DATA EXCERPTS:

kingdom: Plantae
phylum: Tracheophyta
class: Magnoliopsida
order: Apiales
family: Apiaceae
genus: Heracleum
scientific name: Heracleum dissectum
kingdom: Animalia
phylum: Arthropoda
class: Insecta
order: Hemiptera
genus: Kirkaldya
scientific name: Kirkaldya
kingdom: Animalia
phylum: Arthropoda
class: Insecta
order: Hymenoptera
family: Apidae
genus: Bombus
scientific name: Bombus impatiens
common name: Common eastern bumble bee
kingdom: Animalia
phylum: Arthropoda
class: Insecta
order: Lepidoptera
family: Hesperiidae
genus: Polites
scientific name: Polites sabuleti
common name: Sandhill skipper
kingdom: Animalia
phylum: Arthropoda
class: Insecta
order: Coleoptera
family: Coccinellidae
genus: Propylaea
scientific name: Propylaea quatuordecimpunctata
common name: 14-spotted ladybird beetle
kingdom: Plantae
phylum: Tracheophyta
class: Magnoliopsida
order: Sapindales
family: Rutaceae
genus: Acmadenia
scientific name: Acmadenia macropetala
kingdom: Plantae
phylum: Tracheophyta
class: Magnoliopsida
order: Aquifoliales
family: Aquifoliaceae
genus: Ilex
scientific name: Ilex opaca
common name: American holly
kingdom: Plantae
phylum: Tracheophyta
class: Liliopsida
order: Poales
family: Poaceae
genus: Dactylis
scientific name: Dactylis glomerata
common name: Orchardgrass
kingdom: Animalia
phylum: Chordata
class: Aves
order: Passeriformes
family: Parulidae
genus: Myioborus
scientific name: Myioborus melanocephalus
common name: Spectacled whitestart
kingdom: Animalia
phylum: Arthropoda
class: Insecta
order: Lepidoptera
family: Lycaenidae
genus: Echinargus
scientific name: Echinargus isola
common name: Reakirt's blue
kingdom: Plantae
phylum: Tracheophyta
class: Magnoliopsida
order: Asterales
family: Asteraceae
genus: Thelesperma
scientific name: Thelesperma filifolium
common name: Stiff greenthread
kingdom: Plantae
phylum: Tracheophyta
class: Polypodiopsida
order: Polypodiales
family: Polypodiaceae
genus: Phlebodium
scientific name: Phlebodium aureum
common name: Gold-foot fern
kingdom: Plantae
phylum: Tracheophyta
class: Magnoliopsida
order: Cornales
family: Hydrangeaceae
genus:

EXERCISE INSTRUCTIONS: Reproduce every line of the data above word for word, leaving nothing out and adding nothing.

OUTPUT:
kingdom: Plantae
phylum: Tracheophyta
class: Magnoliopsida
order: Apiales
family: Apiaceae
genus: Heracleum
scientific name: Heracleum dissectum
kingdom: Animalia
phylum: Arthropoda
class: Insecta
order: Hemiptera
genus: Kirkaldya
scientific name: Kirkaldya
kingdom: Animalia
phylum: Arthropoda
class: Insecta
order: Hymenoptera
family: Apidae
genus: Bombus
scientific name: Bombus impatiens
common name: Common eastern bumble bee
kingdom: Animalia
phylum: Arthropoda
class: Insecta
order: Lepidoptera
family: Hesperiidae
genus: Polites
scientific name: Polites sabuleti
common name: Sandhill skipper
kingdom: Animalia
phylum: Arthropoda
class: Insecta
order: Coleoptera
family: Coccinellidae
genus: Propylaea
scientific name: Propylaea quatuordecimpunctata
common name: 14-spotted ladybird beetle
kingdom: Plantae
phylum: Tracheophyta
class: Magnoliopsida
order: Sapindales
family: Rutaceae
genus: Acmadenia
scientific name: Acmadenia macropetala
kingdom: Plantae
phylum: Tracheophyta
class: Magnoliopsida
order: Aquifoliales
family: Aquifoliaceae
genus: Ilex
scientific name: Ilex opaca
common name: American holly
kingdom: Plantae
phylum: Tracheophyta
class: Liliopsida
order: Poales
family: Poaceae
genus: Dactylis
scientific name: Dactylis glomerata
common name: Orchardgrass
kingdom: Animalia
phylum: Chordata
class: Aves
order: Passeriformes
family: Parulidae
genus: Myioborus
scientific name: Myioborus melanocephalus
common name: Spectacled whitestart
kingdom: Animalia
phylum: Arthropoda
class: Insecta
order: Lepidoptera
family: Lycaenidae
genus: Echinargus
scientific name: Echinargus isola
common name: Reakirt's blue
kingdom: Plantae
phylum: Tracheophyta
class: Magnoliopsida
order: Asterales
family: Asteraceae
genus: Thelesperma
scientific name: Thelesperma filifolium
common name: Stiff greenthread
kingdom: Plantae
phylum: Tracheophyta
class: Polypodiopsida
order: Polypodiales
family: Polypodiaceae
genus: Phlebodium
scientific name: Phlebodium aureum
common name: Gold-foot fern
kingdom: Plantae
phylum: Tracheophyta
class: Magnoliopsida
order: Cornales
family: Hydrangeaceae
genus:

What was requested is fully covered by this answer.